Here's an abstract from a paper in press that suggests that GWV can be both automated and done online:
"Several studies have shown that features extracted from patterns of bee wings are good discriminatory elements to differentiate among species, and some have devoted efforts to automate this process. However, the automated identification of bee species is a particularly hard problem, because (i) individuals of a given species may vary hugely in morphology, and (ii) closely related species may be extremely similar to one another. This paper proposes a reference process for bee classification based on wing images to provide a complete understanding of the problem from the experts’ point of view, and a foundation to software systems development and integration using Internet services. "

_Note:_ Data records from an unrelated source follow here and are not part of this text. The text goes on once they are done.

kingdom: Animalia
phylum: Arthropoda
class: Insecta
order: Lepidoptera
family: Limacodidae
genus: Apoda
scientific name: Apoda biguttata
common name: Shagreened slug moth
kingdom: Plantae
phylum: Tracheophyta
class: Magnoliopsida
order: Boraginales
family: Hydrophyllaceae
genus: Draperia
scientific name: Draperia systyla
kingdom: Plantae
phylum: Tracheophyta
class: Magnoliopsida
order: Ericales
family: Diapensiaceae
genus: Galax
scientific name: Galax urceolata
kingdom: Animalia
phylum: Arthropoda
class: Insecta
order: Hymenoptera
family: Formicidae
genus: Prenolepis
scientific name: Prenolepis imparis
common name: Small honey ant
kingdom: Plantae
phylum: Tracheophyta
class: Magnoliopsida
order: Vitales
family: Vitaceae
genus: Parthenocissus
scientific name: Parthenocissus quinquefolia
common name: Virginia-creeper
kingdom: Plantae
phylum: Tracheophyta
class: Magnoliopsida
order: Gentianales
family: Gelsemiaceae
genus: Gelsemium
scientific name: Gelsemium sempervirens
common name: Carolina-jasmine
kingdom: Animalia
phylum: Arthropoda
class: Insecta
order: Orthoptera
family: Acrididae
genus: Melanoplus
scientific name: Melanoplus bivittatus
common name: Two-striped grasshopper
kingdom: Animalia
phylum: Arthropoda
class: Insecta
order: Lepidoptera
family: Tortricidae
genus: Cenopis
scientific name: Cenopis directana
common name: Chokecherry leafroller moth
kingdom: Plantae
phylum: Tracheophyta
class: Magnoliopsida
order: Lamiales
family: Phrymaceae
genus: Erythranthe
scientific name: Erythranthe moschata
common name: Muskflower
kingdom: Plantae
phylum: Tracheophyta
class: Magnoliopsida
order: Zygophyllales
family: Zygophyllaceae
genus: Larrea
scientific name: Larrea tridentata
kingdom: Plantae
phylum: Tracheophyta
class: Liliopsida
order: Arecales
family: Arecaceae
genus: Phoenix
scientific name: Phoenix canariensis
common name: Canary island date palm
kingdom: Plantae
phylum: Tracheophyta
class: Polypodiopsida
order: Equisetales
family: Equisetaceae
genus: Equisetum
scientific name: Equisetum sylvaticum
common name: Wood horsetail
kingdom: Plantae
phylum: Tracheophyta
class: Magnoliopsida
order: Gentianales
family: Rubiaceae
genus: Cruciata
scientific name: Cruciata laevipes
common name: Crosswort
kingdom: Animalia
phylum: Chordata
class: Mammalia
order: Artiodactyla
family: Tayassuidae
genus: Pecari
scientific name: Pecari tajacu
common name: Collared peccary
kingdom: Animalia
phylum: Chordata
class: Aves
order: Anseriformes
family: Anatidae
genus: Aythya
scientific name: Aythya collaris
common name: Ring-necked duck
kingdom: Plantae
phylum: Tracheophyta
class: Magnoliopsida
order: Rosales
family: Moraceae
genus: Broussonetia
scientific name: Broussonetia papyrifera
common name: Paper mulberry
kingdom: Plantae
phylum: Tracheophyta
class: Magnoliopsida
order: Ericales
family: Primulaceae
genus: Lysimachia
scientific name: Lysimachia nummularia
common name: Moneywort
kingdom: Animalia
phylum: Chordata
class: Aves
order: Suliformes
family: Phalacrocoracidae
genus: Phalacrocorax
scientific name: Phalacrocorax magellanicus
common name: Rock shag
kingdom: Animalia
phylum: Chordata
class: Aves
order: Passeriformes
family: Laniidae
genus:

I can always fire up the thermal cycler, but I'd much rather just put a wing on a scanner, and get the 'ballpark' estimate.
One is cheap and easy, the other is time consuming and pricey.
It is a nice overview though.
It is worth pointing out that several morphometric variables used in conjunction provide a powerful diagnostic tool whereas wings on their own are unreliable.
This paper by Strange et al covers it well.
Most of these references including the Meixner et al are together on the Irish Native bee website for anyone interested in chasing them up.
"A high degree of consistency between wing morphometry and molecular information has been demonstrated by Miguel et al. (2010). Therefore, wing geometry is particularly suitable to track phylogenetic relationships between subspecies, where the full "classical" character set can be misleading."
I wouldn't use the term 'footnote' to describe the treatment of morphometrics in that paper.